Apparent permeability versus pressure for different pore sizes

Then we consider the adsorption effect (no dissolution, \(p_{\text{L}} = 2.84\;{\text{MPa}}\)) on gas flow in shales applying Eq. (16). With and without adsorption are presented in Fig. 6 for different pore sizes. When the pore radius is larger than 5 nm, the adsorption does not affect the apparent permeability significantly and it is negligible. However, when the pore radius is 2 nm, the apparent permeability is enhanced a lot due to the surface diffusion of adsorbed gas at low pressures. However, the apparent permeability decreases at relatively high pressures, which is similar to the molecular dynamic simulation results (Wu and Zhang 2016).

Fig. 6
figure 6

Apparent permeability for different pore sizes with and without adsorption effect

Finally, we combine the gas dissolution kerogen swelling effect with the non-Darcy gas flow. The pore diameter \(r = 10 \,{\text{nm}}\) and TOC = 10% are used in our calculation, and the result is presented in Fig. 7. The dissolution caused permeability reduction is significant at high pressures; the apparent permeability can be lower than the Darcy permeability since the geomechanical effect is not considered in this study.

Fig. 7
figure 7

Apparent permeability versus pressure with and without kerogen swelling effect (pore radius \(r = 10\, {\text{nm}}\) and TOC = 10%)

5 Conclusions

In this work, both the sorption and gas non-Darcy flow are carefully studied. From this work, we may draw the following conclusions.

  1. 1.

    The value of K coefficient of 0.052 mmol/(Mpa g TOC) in Henry’s equation is obtained by matching a set of published experimental data, and the value of K coefficient is only related to the properties of kerogen.

  2. 2.

    Using only the Langmuir equation without considering dissolution can lead to a significant underestimation of the amount of sorbed gas in shale reservoirs.

  3. 3.

    The apparent permeability model for free gas is established by combining the slip flow and Knudsen flow equations.
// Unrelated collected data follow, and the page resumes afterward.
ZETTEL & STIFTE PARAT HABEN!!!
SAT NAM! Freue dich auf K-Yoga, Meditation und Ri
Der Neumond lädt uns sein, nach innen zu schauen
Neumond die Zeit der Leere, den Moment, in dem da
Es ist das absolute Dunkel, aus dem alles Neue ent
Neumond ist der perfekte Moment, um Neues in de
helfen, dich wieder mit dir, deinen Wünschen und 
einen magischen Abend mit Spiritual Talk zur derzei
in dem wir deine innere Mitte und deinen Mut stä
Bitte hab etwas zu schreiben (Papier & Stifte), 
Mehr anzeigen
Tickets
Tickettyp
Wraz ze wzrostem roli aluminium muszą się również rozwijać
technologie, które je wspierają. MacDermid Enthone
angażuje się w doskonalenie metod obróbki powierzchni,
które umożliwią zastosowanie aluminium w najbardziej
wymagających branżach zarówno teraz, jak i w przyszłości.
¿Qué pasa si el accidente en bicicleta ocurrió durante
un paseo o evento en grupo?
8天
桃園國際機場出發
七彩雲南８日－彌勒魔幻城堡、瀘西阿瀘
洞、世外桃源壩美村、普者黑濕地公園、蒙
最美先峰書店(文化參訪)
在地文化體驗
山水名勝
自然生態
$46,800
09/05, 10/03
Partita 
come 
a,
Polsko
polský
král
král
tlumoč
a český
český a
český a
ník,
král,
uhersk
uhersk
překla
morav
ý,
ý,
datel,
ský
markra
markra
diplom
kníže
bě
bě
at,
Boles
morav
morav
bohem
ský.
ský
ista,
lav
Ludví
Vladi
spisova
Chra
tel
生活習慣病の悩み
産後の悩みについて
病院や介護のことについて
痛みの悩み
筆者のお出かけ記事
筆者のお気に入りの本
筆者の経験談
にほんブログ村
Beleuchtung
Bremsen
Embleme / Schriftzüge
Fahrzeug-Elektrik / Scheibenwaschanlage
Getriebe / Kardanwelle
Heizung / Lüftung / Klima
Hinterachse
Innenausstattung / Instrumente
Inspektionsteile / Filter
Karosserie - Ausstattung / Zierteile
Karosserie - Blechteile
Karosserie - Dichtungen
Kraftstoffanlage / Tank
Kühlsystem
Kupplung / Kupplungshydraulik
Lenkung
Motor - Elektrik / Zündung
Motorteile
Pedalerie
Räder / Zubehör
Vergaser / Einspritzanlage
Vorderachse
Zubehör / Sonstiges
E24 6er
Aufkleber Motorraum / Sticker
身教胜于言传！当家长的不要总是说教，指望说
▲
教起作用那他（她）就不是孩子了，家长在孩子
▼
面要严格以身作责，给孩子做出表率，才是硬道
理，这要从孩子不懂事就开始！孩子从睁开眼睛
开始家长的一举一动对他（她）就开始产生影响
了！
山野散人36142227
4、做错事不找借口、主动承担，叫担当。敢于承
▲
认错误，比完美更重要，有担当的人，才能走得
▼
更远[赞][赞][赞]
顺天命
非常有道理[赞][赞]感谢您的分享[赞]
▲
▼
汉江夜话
As for adsorbed gas, the surface diffusion effect is also considered in this model.

  4. 4.

    When \(\frac{1}{p}\) increases, \(\frac{{k_{\text{app}} }}{{k_{\text{D}} }}\) increases, but the relationship is not linear as the Klinkenberg effect suggested. The effect of adsorption on the gas flow is significant at small pores (\(r \le 2\;{\text{nm}}\)). Adsorption increases gas apparent permeability in shales at low pressures and decreases at high pressures.